L’allégorie joue ici un rôle en quelque sorte allégorique de cette construction de relations. Ce que montre d’emblée le petit théâtre d’objets est le travail signifiant de mise en relation de formes sensibles et de sujets intelligibles. Cela renvoie à des enjeux que l’on peut appeler « intermédiaux ». L’intermédialité, comme science des relations, travaille sur des plans hétérogènes à des échelles variables. Il s’agissait donc d’en épouser les reliefs et les saillies. C’est que le général est précisément l’effet d’une « montée en généralité ». Il n’existe pas d’emblée. C’est dans l’étude de cas empirique, au plus proche de sa multiplicité dans le temps, qu’il devient possible d’effectuer cette remontée — en sachant aussi que l’image même d’une « montée », donc d’une hauteur implicite du point de vue sur un ensemble, avec les impressions de supériorité que cela peut enclencher, est elle-même trivialement idéologique.
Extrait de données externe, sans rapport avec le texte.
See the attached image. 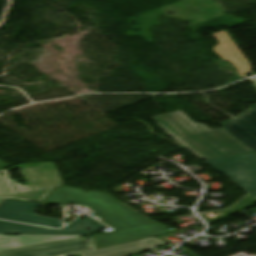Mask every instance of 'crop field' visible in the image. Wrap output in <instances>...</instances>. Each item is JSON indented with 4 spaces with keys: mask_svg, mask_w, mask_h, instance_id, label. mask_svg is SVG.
<instances>
[{
    "mask_svg": "<svg viewBox=\"0 0 256 256\" xmlns=\"http://www.w3.org/2000/svg\"><path fill=\"white\" fill-rule=\"evenodd\" d=\"M84 236H54V235H0V250L30 246L42 243L74 239Z\"/></svg>",
    "mask_w": 256,
    "mask_h": 256,
    "instance_id": "crop-field-10",
    "label": "crop field"
},
{
    "mask_svg": "<svg viewBox=\"0 0 256 256\" xmlns=\"http://www.w3.org/2000/svg\"><path fill=\"white\" fill-rule=\"evenodd\" d=\"M43 203H75L95 211L94 218L116 230L95 236L96 249L171 232L147 220L103 192H85L60 186L53 190Z\"/></svg>",
    "mask_w": 256,
    "mask_h": 256,
    "instance_id": "crop-field-1",
    "label": "crop field"
},
{
    "mask_svg": "<svg viewBox=\"0 0 256 256\" xmlns=\"http://www.w3.org/2000/svg\"><path fill=\"white\" fill-rule=\"evenodd\" d=\"M168 244L162 240H159L155 237L143 239L119 246H114L102 250H98L97 252L100 253L102 256H126L135 252H139L148 248L160 246Z\"/></svg>",
    "mask_w": 256,
    "mask_h": 256,
    "instance_id": "crop-field-11",
    "label": "crop field"
},
{
    "mask_svg": "<svg viewBox=\"0 0 256 256\" xmlns=\"http://www.w3.org/2000/svg\"><path fill=\"white\" fill-rule=\"evenodd\" d=\"M80 256H101V255L98 254L96 251H93V252L81 254Z\"/></svg>",
    "mask_w": 256,
    "mask_h": 256,
    "instance_id": "crop-field-12",
    "label": "crop field"
},
{
    "mask_svg": "<svg viewBox=\"0 0 256 256\" xmlns=\"http://www.w3.org/2000/svg\"><path fill=\"white\" fill-rule=\"evenodd\" d=\"M224 129L256 154V105L224 124Z\"/></svg>",
    "mask_w": 256,
    "mask_h": 256,
    "instance_id": "crop-field-8",
    "label": "crop field"
},
{
    "mask_svg": "<svg viewBox=\"0 0 256 256\" xmlns=\"http://www.w3.org/2000/svg\"><path fill=\"white\" fill-rule=\"evenodd\" d=\"M38 204L5 199L0 205V219L60 228L63 225L61 220L36 216L35 210Z\"/></svg>",
    "mask_w": 256,
    "mask_h": 256,
    "instance_id": "crop-field-7",
    "label": "crop field"
},
{
    "mask_svg": "<svg viewBox=\"0 0 256 256\" xmlns=\"http://www.w3.org/2000/svg\"><path fill=\"white\" fill-rule=\"evenodd\" d=\"M106 226L87 217L77 219L61 231L43 229L0 221V234H54V235H88ZM91 228L90 231H87Z\"/></svg>",
    "mask_w": 256,
    "mask_h": 256,
    "instance_id": "crop-field-6",
    "label": "crop field"
},
{
    "mask_svg": "<svg viewBox=\"0 0 256 256\" xmlns=\"http://www.w3.org/2000/svg\"><path fill=\"white\" fill-rule=\"evenodd\" d=\"M95 249L93 238H81L0 251V256H67Z\"/></svg>",
    "mask_w": 256,
    "mask_h": 256,
    "instance_id": "crop-field-5",
    "label": "crop field"
},
{
    "mask_svg": "<svg viewBox=\"0 0 256 256\" xmlns=\"http://www.w3.org/2000/svg\"><path fill=\"white\" fill-rule=\"evenodd\" d=\"M186 137H188V136H186ZM186 137H183V138H186ZM183 138H180V139H183ZM180 139H175V140L178 141V140H180Z\"/></svg>",
    "mask_w": 256,
    "mask_h": 256,
    "instance_id": "crop-field-15",
    "label": "crop field"
},
{
    "mask_svg": "<svg viewBox=\"0 0 256 256\" xmlns=\"http://www.w3.org/2000/svg\"><path fill=\"white\" fill-rule=\"evenodd\" d=\"M20 168L27 186L21 187L16 180H11L8 171ZM0 174V204L5 198L42 202L57 186L62 185L54 163L24 164L1 170Z\"/></svg>",
    "mask_w": 256,
    "mask_h": 256,
    "instance_id": "crop-field-3",
    "label": "crop field"
},
{
    "mask_svg": "<svg viewBox=\"0 0 256 256\" xmlns=\"http://www.w3.org/2000/svg\"><path fill=\"white\" fill-rule=\"evenodd\" d=\"M204 163L216 172L224 174L256 198V155L254 153L206 160Z\"/></svg>",
    "mask_w": 256,
    "mask_h": 256,
    "instance_id": "crop-field-4",
    "label": "crop field"
},
{
    "mask_svg": "<svg viewBox=\"0 0 256 256\" xmlns=\"http://www.w3.org/2000/svg\"><path fill=\"white\" fill-rule=\"evenodd\" d=\"M152 119L172 138L189 135L190 137L178 142L201 160L251 152L223 128L204 132L181 111Z\"/></svg>",
    "mask_w": 256,
    "mask_h": 256,
    "instance_id": "crop-field-2",
    "label": "crop field"
},
{
    "mask_svg": "<svg viewBox=\"0 0 256 256\" xmlns=\"http://www.w3.org/2000/svg\"><path fill=\"white\" fill-rule=\"evenodd\" d=\"M6 167H9L7 164H5L3 161L0 160V170L4 169Z\"/></svg>",
    "mask_w": 256,
    "mask_h": 256,
    "instance_id": "crop-field-13",
    "label": "crop field"
},
{
    "mask_svg": "<svg viewBox=\"0 0 256 256\" xmlns=\"http://www.w3.org/2000/svg\"><path fill=\"white\" fill-rule=\"evenodd\" d=\"M251 82H252V84H253L254 88L256 89V84H255V82H254V80H253V79L251 80Z\"/></svg>",
    "mask_w": 256,
    "mask_h": 256,
    "instance_id": "crop-field-14",
    "label": "crop field"
},
{
    "mask_svg": "<svg viewBox=\"0 0 256 256\" xmlns=\"http://www.w3.org/2000/svg\"><path fill=\"white\" fill-rule=\"evenodd\" d=\"M216 40L221 41L214 47L213 51L220 55L225 61L233 63L242 77H245L246 73L251 72V66L248 59L242 53V51L231 40L226 31L213 34Z\"/></svg>",
    "mask_w": 256,
    "mask_h": 256,
    "instance_id": "crop-field-9",
    "label": "crop field"
}]
</instances>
C’est pourquoi l’intermédialité doit toujours travailler à la surface même des apparences, dans les plis qu’elles constituent.
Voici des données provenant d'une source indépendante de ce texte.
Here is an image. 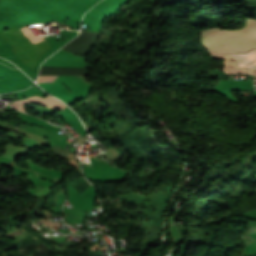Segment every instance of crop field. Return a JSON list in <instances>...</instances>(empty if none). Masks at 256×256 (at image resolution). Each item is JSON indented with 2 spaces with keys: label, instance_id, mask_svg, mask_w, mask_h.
<instances>
[{
  "label": "crop field",
  "instance_id": "412701ff",
  "mask_svg": "<svg viewBox=\"0 0 256 256\" xmlns=\"http://www.w3.org/2000/svg\"><path fill=\"white\" fill-rule=\"evenodd\" d=\"M29 102L31 103H35V104H38V105H42V106H46V107H50V108H55V109H58V110H61L65 107H67L66 105H64L62 102L50 97V96H47L45 98H42V97H38V96H34V97H30L26 100H22V101H14L12 103H10L9 105L22 111V112H25L24 110V105L28 104Z\"/></svg>",
  "mask_w": 256,
  "mask_h": 256
},
{
  "label": "crop field",
  "instance_id": "8a807250",
  "mask_svg": "<svg viewBox=\"0 0 256 256\" xmlns=\"http://www.w3.org/2000/svg\"><path fill=\"white\" fill-rule=\"evenodd\" d=\"M203 42L213 57L229 59L256 75V21L249 20L241 30L203 31Z\"/></svg>",
  "mask_w": 256,
  "mask_h": 256
},
{
  "label": "crop field",
  "instance_id": "f4fd0767",
  "mask_svg": "<svg viewBox=\"0 0 256 256\" xmlns=\"http://www.w3.org/2000/svg\"><path fill=\"white\" fill-rule=\"evenodd\" d=\"M51 57L53 58H65V59H79V60H85L86 58L84 57H80V56H76V55H71V54H66V53H62L60 51L56 52L54 55H52Z\"/></svg>",
  "mask_w": 256,
  "mask_h": 256
},
{
  "label": "crop field",
  "instance_id": "ac0d7876",
  "mask_svg": "<svg viewBox=\"0 0 256 256\" xmlns=\"http://www.w3.org/2000/svg\"><path fill=\"white\" fill-rule=\"evenodd\" d=\"M0 36L12 45L14 54L32 69L51 47L44 38L35 40L27 28L8 30Z\"/></svg>",
  "mask_w": 256,
  "mask_h": 256
},
{
  "label": "crop field",
  "instance_id": "dd49c442",
  "mask_svg": "<svg viewBox=\"0 0 256 256\" xmlns=\"http://www.w3.org/2000/svg\"><path fill=\"white\" fill-rule=\"evenodd\" d=\"M225 64H226L227 69L231 73H244V70L240 66H238V65H236L234 63L225 61Z\"/></svg>",
  "mask_w": 256,
  "mask_h": 256
},
{
  "label": "crop field",
  "instance_id": "34b2d1b8",
  "mask_svg": "<svg viewBox=\"0 0 256 256\" xmlns=\"http://www.w3.org/2000/svg\"><path fill=\"white\" fill-rule=\"evenodd\" d=\"M127 0H102L90 11L86 12L82 22L89 25L91 30H101L105 17L117 15Z\"/></svg>",
  "mask_w": 256,
  "mask_h": 256
},
{
  "label": "crop field",
  "instance_id": "e52e79f7",
  "mask_svg": "<svg viewBox=\"0 0 256 256\" xmlns=\"http://www.w3.org/2000/svg\"><path fill=\"white\" fill-rule=\"evenodd\" d=\"M57 76H39L37 83L40 82H53Z\"/></svg>",
  "mask_w": 256,
  "mask_h": 256
}]
</instances>
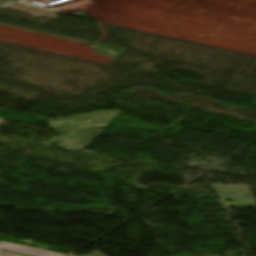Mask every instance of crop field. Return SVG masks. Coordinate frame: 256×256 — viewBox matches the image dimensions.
<instances>
[{
	"label": "crop field",
	"mask_w": 256,
	"mask_h": 256,
	"mask_svg": "<svg viewBox=\"0 0 256 256\" xmlns=\"http://www.w3.org/2000/svg\"><path fill=\"white\" fill-rule=\"evenodd\" d=\"M0 256H22V255H17V254L1 251Z\"/></svg>",
	"instance_id": "crop-field-2"
},
{
	"label": "crop field",
	"mask_w": 256,
	"mask_h": 256,
	"mask_svg": "<svg viewBox=\"0 0 256 256\" xmlns=\"http://www.w3.org/2000/svg\"><path fill=\"white\" fill-rule=\"evenodd\" d=\"M0 245L3 249H7V250H11V251L31 255V256H64V255L53 253V252L43 251V250L34 249V248L12 244L8 242H3V241H0Z\"/></svg>",
	"instance_id": "crop-field-1"
},
{
	"label": "crop field",
	"mask_w": 256,
	"mask_h": 256,
	"mask_svg": "<svg viewBox=\"0 0 256 256\" xmlns=\"http://www.w3.org/2000/svg\"><path fill=\"white\" fill-rule=\"evenodd\" d=\"M3 121H4V119H0V123L3 122Z\"/></svg>",
	"instance_id": "crop-field-4"
},
{
	"label": "crop field",
	"mask_w": 256,
	"mask_h": 256,
	"mask_svg": "<svg viewBox=\"0 0 256 256\" xmlns=\"http://www.w3.org/2000/svg\"><path fill=\"white\" fill-rule=\"evenodd\" d=\"M66 256H74V255L67 254ZM89 256H104V255L99 253L98 251H96L95 253H93V254H91Z\"/></svg>",
	"instance_id": "crop-field-3"
}]
</instances>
Cela ne doit pourtant pas conduire à fétichiser l’empirique (ce que les pseudo scientifiques prennent comme un rempart pour ce qui est en fait leur paresse intellectuelle face aux phénomènes), mais à suivre le constant tressage de l’empirique et du logique (tout ce qui interpellait Ludwig Wittgenstein dans un courageux travail intellectuel, dans une manière de jongler avec les situations pour mieux en saisir les variations et les subtilités, les effets d’inertie et les pliages dynamiques).

C’est ainsi que l’on peut aussi, pour suivre l’ordre allégorique, montrer une chose et parler d’une autre, montrer un tableau qui célèbre le pouvoir du mutisme pictural et donner au tableau une voix qui s’adresse directement aux spectateurs. Monter l’événement de ce tableau permettait de montrer ainsi toute une scénographie théorique et historique. Cependant, sous le titre se glissait aussi — à titre purement personnel — une autre disparition, à laquelle, comme une manière d’ouvrir et de fermer des guillemets, faisaient référence la citation de Marker en épigraphe et la dédicace à ma mère à la fin.

 

[1] 84,5 x 71 cm, il se trouve dans les collections du Musée des Beaux-Arts de la ville de Dunkerque.

[2] Alain Mérot, Eustache Le Sueur (1616-1655), Paris, Arthena, 2000.

[3] Le classicisme français : chefs-d’œuvre de la peinture du XVIIe siècle, Petit Palais, Paris, Musée du Petit Palais, 1985.

[4] Louis Marin, « Ruptures, interruptions, syncopes dans la représentation de peinture », Ellipses, blancs, silences, éd. Bertrand Rougé, Pau, Publications de l’Université de Pau, 1992, p. 85 (repris dans De la représentation).

[5] https://journals.openedition.org/dossiersgrihl/6797

[6] https://www.forcedentertainment.com/projects/complete-works-table-top-shakespeare/

[7] https://www.theatre-contemporain.net/spectacles/Une-micro-histoire-economique-du-monde-dansee

[8] Sur cette forme, je renvoie au volume excellent, dont je n’avais pu bénéficier lors de la réalisation du film, édité par Julie Ramos, Le Tableau vivant ou l’image performée, Paris, INHA, 2017, ainsi que, pour compléter ce que je dis ici, à l’entretien que nous avons donné, « Athéna » et moi, à Ersy Contsougouris pour la revue RACAR qui paraîtra à l’automne 2019 (vol. 44, n° 2, accessible sur www.racar-racar-com).